__TO DO__. Leaving the images aside, transcribe all the data below exactly.

__SOURCE DATA__.

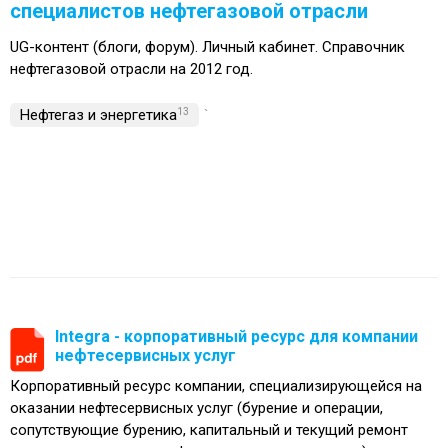
специалистов нефтегазовой отрасли
UG-контент (блоги, форум). Личный кабинет. Справочник
нефтегазовой отрасли на 2012 год.
Нефтегаз и энергетика
13
`
Integra - корпоративный ресурс для компании
нефтесервисных услуг
Корпоративный ресурс компании, специализирующейся на
оказании нефтесервисных услуг (бурение и операции,
сопутствующие бурению, капитальный и текущий ремонт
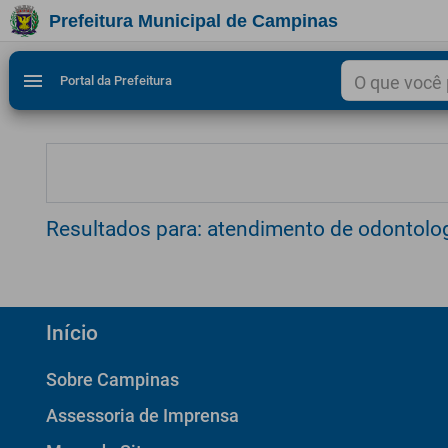
Prefeitura Municipal de Campinas
Ir para conteudo
Ir para menu do site da Prefeitura de Campinas
Ligar/Desligar contraste visual de tela para acessibili
1
2
menu
Portal da Prefeitura
Resultados para: atendimento de odontolog
Início
Sobre Campinas
Assessoria de Imprensa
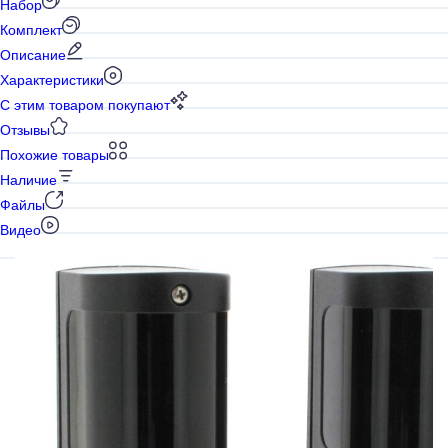
Набор
Комплект
Описание
Характеристики
С этим товаром покупают
Отзывы
Похожие товары
Наличие
Файлы
Видео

__ANSWER FOR THE TASK__.
специалистов нефтегазовой отрасли
UG-контент (блоги, форум). Личный кабинет. Справочник
нефтегазовой отрасли на 2012 год.
Нефтегаз и энергетика
13
`
Integra - корпоративный ресурс для компании
нефтесервисных услуг
Корпоративный ресурс компании, специализирующейся на
оказании нефтесервисных услуг (бурение и операции,
сопутствующие бурению, капитальный и текущий ремонт
Prefeitura Municipal de Campinas
Ir para conteudo
Ir para menu do site da Prefeitura de Campinas
Ligar/Desligar contraste visual de tela para acessibili
1
2
menu
Portal da Prefeitura
Resultados para: atendimento de odontolog
Início
Sobre Campinas
Assessoria de Imprensa
Набор
Комплект
Описание
Характеристики
С этим товаром покупают
Отзывы
Похожие товары
Наличие
Файлы
Видео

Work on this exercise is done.